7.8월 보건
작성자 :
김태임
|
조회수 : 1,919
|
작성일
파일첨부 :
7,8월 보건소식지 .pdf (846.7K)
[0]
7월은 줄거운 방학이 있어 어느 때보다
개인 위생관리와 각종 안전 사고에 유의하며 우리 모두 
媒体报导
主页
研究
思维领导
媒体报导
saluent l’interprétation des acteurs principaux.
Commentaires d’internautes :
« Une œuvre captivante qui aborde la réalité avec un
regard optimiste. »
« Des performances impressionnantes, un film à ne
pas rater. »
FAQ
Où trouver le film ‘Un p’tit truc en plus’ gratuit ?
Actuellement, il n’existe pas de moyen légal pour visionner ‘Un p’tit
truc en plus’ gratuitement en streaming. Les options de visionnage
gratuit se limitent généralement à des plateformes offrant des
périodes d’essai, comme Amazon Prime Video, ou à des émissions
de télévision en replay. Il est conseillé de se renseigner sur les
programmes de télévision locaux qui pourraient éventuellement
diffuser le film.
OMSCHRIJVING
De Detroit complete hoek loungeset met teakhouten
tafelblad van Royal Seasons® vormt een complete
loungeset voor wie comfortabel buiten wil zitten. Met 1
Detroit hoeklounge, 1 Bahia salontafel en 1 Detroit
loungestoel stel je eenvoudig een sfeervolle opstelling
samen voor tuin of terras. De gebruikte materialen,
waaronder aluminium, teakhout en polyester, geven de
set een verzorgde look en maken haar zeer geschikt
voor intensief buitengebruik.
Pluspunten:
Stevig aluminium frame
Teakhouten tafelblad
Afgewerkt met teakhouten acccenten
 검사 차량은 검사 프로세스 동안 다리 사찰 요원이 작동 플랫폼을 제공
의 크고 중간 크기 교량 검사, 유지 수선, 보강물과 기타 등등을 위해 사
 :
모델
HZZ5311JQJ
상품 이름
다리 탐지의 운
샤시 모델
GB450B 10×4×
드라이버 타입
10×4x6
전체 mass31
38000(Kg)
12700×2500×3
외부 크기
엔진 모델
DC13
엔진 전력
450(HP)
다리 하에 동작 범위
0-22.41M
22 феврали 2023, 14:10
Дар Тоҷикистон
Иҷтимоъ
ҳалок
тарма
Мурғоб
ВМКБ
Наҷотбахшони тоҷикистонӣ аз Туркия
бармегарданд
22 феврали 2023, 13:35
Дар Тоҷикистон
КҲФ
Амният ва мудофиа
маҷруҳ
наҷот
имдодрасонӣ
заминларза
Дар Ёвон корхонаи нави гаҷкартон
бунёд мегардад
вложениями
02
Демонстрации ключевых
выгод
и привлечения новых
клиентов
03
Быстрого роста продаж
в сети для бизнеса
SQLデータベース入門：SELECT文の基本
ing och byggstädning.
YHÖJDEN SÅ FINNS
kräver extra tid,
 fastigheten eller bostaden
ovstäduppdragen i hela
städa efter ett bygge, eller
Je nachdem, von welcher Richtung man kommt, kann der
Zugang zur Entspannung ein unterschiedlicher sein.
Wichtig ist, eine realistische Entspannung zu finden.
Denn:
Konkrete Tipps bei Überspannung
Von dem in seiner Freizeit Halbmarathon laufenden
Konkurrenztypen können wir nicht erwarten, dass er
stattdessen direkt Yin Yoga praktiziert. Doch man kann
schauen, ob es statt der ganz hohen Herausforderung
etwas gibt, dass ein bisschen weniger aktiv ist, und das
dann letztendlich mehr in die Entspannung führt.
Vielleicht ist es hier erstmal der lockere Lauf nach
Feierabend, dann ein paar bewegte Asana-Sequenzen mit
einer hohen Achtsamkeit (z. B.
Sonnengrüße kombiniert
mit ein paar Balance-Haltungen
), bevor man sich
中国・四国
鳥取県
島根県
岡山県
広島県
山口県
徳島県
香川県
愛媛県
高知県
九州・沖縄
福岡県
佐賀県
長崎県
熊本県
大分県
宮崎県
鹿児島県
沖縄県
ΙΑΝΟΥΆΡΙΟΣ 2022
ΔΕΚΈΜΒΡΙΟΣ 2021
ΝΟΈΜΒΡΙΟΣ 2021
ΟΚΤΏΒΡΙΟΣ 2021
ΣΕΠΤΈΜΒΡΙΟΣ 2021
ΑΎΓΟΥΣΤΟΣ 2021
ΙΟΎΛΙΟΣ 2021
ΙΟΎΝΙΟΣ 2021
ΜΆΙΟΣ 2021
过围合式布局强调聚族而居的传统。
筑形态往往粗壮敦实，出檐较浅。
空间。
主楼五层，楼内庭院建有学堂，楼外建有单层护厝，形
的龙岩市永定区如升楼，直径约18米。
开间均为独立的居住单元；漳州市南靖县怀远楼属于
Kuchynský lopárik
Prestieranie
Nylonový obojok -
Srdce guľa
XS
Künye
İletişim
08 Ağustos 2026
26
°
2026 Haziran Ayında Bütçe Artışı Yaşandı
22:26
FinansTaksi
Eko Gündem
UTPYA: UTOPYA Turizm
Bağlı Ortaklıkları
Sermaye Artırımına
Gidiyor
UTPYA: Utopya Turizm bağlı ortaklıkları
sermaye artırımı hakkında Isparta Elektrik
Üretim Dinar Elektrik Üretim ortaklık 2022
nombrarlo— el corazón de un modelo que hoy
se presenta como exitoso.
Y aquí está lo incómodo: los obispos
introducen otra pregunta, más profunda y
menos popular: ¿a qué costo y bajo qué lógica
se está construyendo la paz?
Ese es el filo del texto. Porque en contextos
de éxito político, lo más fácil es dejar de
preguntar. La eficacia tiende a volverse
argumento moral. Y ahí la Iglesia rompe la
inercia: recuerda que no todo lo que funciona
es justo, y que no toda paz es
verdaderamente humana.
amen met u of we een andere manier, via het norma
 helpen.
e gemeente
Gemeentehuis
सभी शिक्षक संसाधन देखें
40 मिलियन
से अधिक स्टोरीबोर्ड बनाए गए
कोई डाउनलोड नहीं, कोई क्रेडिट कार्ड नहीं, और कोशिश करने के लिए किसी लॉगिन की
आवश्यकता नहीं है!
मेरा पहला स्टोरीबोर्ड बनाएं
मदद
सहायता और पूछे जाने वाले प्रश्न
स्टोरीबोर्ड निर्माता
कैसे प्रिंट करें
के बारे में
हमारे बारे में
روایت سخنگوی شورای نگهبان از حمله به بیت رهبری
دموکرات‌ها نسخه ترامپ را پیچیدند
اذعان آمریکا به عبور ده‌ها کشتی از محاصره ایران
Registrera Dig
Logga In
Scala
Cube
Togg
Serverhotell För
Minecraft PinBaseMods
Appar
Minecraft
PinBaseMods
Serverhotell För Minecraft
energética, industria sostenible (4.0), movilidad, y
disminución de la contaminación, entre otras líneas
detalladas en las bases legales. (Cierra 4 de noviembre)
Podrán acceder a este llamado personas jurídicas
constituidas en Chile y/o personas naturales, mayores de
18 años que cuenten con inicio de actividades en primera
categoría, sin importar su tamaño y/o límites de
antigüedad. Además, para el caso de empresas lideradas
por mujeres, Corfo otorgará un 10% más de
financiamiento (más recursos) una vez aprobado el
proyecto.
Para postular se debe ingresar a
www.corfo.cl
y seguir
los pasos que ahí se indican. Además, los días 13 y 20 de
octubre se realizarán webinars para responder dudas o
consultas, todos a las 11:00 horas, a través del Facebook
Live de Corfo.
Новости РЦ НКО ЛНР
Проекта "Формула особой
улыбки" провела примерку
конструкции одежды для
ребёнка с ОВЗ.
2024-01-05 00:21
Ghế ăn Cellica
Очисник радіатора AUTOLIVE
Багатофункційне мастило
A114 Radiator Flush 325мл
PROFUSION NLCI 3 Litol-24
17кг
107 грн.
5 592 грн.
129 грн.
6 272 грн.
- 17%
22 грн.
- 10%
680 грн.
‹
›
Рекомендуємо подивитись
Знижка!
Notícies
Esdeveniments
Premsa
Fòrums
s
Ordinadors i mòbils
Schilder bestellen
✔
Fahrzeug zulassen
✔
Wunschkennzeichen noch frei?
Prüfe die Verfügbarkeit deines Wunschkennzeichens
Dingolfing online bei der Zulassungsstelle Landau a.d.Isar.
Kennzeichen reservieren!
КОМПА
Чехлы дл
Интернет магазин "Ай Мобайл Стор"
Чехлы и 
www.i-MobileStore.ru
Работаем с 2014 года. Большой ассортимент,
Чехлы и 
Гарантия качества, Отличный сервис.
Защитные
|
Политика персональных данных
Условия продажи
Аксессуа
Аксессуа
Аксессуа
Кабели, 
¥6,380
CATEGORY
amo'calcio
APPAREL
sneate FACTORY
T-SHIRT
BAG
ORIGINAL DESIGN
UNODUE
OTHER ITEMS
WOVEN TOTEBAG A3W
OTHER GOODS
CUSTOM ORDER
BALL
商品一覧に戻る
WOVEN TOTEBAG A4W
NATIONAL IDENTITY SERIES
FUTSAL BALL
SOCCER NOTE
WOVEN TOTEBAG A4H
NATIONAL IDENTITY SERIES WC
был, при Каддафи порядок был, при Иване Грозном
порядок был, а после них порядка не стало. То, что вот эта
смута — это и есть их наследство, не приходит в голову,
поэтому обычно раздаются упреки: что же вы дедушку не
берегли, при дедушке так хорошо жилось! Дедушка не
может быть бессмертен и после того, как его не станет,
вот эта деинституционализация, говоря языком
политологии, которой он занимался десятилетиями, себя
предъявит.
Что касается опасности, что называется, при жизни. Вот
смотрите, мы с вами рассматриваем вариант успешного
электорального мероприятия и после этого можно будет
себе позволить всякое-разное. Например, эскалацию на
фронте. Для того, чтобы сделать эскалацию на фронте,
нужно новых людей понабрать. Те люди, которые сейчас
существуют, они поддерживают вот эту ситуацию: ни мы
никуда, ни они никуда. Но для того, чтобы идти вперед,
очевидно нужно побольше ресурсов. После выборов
= = = = =
TASK PROMPT> Give again, word for word, the lines of the listing, starting at its first line and ending with the line containing "gratuit se limitent".

ANSWER FOR THIS EXERCISE>
7.8월 보건
작성자 :
김태임
|
조회수 : 1,919
|
작성일
파일첨부 :
7,8월 보건소식지 .pdf (846.7K)
[0]
7월은 줄거운 방학이 있어 어느 때보다
개인 위생관리와 각종 안전 사고에 유의하며 우리 모두 
媒体报导
主页
研究
思维领导
媒体报导
saluent l’interprétation des acteurs principaux.
Commentaires d’internautes :
« Une œuvre captivante qui aborde la réalité avec un
regard optimiste. »
« Des performances impressionnantes, un film à ne
pas rater. »
FAQ
Où trouver le film ‘Un p’tit truc en plus’ gratuit ?
Actuellement, il n’existe pas de moyen légal pour visionner ‘Un p’tit
truc en plus’ gratuitement en streaming. Les options de visionnage
gratuit se limitent généralement à des plateformes offrant des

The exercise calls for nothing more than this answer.